Recorded data

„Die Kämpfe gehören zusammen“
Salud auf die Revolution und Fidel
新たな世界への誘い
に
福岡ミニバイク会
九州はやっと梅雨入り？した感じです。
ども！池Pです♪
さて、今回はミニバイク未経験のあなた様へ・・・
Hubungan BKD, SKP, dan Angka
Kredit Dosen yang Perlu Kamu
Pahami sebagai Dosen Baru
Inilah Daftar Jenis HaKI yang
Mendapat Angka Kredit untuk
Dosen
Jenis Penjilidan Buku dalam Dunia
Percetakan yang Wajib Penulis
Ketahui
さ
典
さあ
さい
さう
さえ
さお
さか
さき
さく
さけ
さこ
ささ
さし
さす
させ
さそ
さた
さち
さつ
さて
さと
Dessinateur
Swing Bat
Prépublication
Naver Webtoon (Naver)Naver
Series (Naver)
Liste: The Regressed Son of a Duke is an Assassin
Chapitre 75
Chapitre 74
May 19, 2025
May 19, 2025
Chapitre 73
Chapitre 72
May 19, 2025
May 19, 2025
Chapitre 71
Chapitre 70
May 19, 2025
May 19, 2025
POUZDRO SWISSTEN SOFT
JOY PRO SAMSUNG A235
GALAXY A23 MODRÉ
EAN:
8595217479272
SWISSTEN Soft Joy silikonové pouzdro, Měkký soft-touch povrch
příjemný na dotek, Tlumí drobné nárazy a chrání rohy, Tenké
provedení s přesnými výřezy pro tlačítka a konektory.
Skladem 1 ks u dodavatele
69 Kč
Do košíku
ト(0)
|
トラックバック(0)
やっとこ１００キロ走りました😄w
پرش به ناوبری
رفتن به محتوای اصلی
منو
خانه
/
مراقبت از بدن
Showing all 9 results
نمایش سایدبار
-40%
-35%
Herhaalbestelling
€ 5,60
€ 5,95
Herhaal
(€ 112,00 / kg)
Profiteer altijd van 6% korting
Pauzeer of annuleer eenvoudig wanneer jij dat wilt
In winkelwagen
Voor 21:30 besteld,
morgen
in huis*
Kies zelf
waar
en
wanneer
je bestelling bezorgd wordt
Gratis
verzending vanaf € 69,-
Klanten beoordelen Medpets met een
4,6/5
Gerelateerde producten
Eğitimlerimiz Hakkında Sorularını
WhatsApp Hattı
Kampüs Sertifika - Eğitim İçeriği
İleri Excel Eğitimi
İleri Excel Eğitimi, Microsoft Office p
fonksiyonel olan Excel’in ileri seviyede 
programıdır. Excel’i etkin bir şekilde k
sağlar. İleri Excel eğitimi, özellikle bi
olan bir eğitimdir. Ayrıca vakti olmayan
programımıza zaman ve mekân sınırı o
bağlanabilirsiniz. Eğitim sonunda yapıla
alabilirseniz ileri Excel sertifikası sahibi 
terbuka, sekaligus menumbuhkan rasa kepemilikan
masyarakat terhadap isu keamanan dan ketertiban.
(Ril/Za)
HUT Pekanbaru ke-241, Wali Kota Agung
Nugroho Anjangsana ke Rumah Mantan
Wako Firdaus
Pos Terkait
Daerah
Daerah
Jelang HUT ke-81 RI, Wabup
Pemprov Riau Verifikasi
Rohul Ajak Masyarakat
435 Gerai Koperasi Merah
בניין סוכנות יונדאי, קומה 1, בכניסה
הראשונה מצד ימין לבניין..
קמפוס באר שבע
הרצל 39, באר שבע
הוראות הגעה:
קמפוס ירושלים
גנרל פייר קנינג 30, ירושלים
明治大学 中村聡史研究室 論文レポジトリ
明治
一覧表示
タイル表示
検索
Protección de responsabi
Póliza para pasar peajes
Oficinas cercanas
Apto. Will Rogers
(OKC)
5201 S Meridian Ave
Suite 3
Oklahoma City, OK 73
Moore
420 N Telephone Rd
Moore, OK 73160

## Exercise description
All entries above are to be reproduced exactly.

## Output below
„Die Kämpfe gehören zusammen“
Salud auf die Revolution und Fidel
新たな世界への誘い
に
福岡ミニバイク会
九州はやっと梅雨入り？した感じです。
ども！池Pです♪
さて、今回はミニバイク未経験のあなた様へ・・・
Hubungan BKD, SKP, dan Angka
Kredit Dosen yang Perlu Kamu
Pahami sebagai Dosen Baru
Inilah Daftar Jenis HaKI yang
Mendapat Angka Kredit untuk
Dosen
Jenis Penjilidan Buku dalam Dunia
Percetakan yang Wajib Penulis
Ketahui
さ
典
さあ
さい
さう
さえ
さお
さか
さき
さく
さけ
さこ
ささ
さし
さす
させ
さそ
さた
さち
さつ
さて
さと
Dessinateur
Swing Bat
Prépublication
Naver Webtoon (Naver)Naver
Series (Naver)
Liste: The Regressed Son of a Duke is an Assassin
Chapitre 75
Chapitre 74
May 19, 2025
May 19, 2025
Chapitre 73
Chapitre 72
May 19, 2025
May 19, 2025
Chapitre 71
Chapitre 70
May 19, 2025
May 19, 2025
POUZDRO SWISSTEN SOFT
JOY PRO SAMSUNG A235
GALAXY A23 MODRÉ
EAN:
8595217479272
SWISSTEN Soft Joy silikonové pouzdro, Měkký soft-touch povrch
příjemný na dotek, Tlumí drobné nárazy a chrání rohy, Tenké
provedení s přesnými výřezy pro tlačítka a konektory.
Skladem 1 ks u dodavatele
69 Kč
Do košíku
ト(0)
|
トラックバック(0)
やっとこ１００キロ走りました😄w
پرش به ناوبری
رفتن به محتوای اصلی
منو
خانه
/
مراقبت از بدن
Showing all 9 results
نمایش سایدبار
-40%
-35%
Herhaalbestelling
€ 5,60
€ 5,95
Herhaal
(€ 112,00 / kg)
Profiteer altijd van 6% korting
Pauzeer of annuleer eenvoudig wanneer jij dat wilt
In winkelwagen
Voor 21:30 besteld,
morgen
in huis*
Kies zelf
waar
en
wanneer
je bestelling bezorgd wordt
Gratis
verzending vanaf € 69,-
Klanten beoordelen Medpets met een
4,6/5
Gerelateerde producten
Eğitimlerimiz Hakkında Sorularını
WhatsApp Hattı
Kampüs Sertifika - Eğitim İçeriği
İleri Excel Eğitimi
İleri Excel Eğitimi, Microsoft Office p
fonksiyonel olan Excel’in ileri seviyede 
programıdır. Excel’i etkin bir şekilde k
sağlar. İleri Excel eğitimi, özellikle bi
olan bir eğitimdir. Ayrıca vakti olmayan
programımıza zaman ve mekân sınırı o
bağlanabilirsiniz. Eğitim sonunda yapıla
alabilirseniz ileri Excel sertifikası sahibi 
terbuka, sekaligus menumbuhkan rasa kepemilikan
masyarakat terhadap isu keamanan dan ketertiban.
(Ril/Za)
HUT Pekanbaru ke-241, Wali Kota Agung
Nugroho Anjangsana ke Rumah Mantan
Wako Firdaus
Pos Terkait
Daerah
Daerah
Jelang HUT ke-81 RI, Wabup
Pemprov Riau Verifikasi
Rohul Ajak Masyarakat
435 Gerai Koperasi Merah
בניין סוכנות יונדאי, קומה 1, בכניסה
הראשונה מצד ימין לבניין..
קמפוס באר שבע
הרצל 39, באר שבע
הוראות הגעה:
קמפוס ירושלים
גנרל פייר קנינג 30, ירושלים
明治大学 中村聡史研究室 論文レポジトリ
明治
一覧表示
タイル表示
検索
Protección de responsabi
Póliza para pasar peajes
Oficinas cercanas
Apto. Will Rogers
(OKC)
5201 S Meridian Ave
Suite 3
Oklahoma City, OK 73
Moore
420 N Telephone Rd
Moore, OK 73160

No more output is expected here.